Wajah Josua memerah. "Apaan sih, Bin? Gitu aja diceritain." Josua menggaruk tengkuk tak nyaman dengan obrolan Binta.

Arya mendengkus mendengar cerita Binta. Ia mengangguk-angguk. "Memelihara hewan itu dibutuhkan ketelatenan, kepedulian, dan tanggung jawab. Seperti cinta, juga membutuhkan ketelatenan, kepedulian dan tanggung jawab agar yang kita cintai nyaman dan aman berada di sisi kita."

Mata Arya memandang lurus Josua, seolah kata-kata itu ditujukan pada pemuda itu. Josua menebak bahwa Arya meragukan kesungguhannya terhadap Ceci. Seketika darahnya mendidih, saat ia dianggap sebagai lelaki tak bertanggung jawab. Josua memang pemalu. Tetapi dia akan marah bila sengaja dipermalukan

"Maksud Om saya tidak bertanggung jawab begitu?" Suara Josua lantang, ketika dia membalas tatapan Arya.

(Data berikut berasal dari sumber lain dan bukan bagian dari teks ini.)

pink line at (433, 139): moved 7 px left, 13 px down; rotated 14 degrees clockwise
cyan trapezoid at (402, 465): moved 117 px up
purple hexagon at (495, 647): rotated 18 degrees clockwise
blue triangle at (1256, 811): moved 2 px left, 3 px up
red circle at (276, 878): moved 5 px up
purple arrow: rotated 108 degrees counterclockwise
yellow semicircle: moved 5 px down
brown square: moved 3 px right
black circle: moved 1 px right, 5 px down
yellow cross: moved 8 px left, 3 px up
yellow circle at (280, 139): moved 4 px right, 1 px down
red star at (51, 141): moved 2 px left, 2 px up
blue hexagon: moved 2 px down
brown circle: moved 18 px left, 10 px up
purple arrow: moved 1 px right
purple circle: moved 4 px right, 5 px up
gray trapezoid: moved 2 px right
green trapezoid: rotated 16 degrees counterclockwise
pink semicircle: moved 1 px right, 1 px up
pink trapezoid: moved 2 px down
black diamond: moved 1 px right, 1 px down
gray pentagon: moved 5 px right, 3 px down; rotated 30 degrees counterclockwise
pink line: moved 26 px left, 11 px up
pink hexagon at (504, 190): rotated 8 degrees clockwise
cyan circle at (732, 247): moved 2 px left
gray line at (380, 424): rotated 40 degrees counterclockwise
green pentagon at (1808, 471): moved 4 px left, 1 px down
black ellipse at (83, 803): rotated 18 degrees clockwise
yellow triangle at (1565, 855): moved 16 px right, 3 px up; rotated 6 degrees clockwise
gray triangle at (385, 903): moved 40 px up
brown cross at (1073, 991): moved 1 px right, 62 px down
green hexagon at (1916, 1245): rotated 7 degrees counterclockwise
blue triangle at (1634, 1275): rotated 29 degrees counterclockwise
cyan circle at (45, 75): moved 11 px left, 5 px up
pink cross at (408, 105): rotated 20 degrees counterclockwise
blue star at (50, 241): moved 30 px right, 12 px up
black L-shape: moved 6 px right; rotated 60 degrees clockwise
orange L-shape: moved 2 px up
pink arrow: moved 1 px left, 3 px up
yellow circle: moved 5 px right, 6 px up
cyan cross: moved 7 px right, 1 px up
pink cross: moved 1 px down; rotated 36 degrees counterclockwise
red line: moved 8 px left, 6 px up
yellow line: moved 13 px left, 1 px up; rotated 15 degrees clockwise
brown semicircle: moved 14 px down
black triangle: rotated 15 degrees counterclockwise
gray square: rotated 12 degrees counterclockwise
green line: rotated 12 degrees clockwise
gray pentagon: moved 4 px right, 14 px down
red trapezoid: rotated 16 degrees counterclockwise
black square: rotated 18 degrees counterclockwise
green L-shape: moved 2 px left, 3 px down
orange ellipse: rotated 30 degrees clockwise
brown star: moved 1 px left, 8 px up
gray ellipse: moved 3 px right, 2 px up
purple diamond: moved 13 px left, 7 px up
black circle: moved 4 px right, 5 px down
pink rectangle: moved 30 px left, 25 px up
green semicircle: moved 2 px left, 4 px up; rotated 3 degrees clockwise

"Kapan Om mengatakan begitu?" tanya Arya dengan tenang. Ia mendongak, sambil tersenyum saat secangkir kopi panas diantar ke mejanya, beserta semangkuk soto Betawi yang ia pesan.

Wajah merah Josua yang awalnya karena malu, kini disebabkan oleh amarah yang tiba-tiba tersentil. Ia tahu Arya seolah menyalahkannya karena terlambat menjemput.

"Om tidak mengatakan secara langsung. Tapi analoginya seolah mengarahkan bahwa dengan saya mematikan burung itu, saya tidak bisa menjaga cinta saja. Seperti saya tidak bisa menjaga Ceci," sahut Josua.

Binta mencubit pinggang Josua, tetapi lelaki itu menepisnya. Dalam kondisi otak yang semrawut dan hati yang kacau, Arya seolah menambahkan minyak yang membuat hatinya semakin terbakar oleh kekecewaan yang meletup menjadi amarah. Tak perlu ditekankan, Josua kini sudah diliputi oleh rasa bersalah yang membuatnya tak bisa tidur nyenyak setiap malam.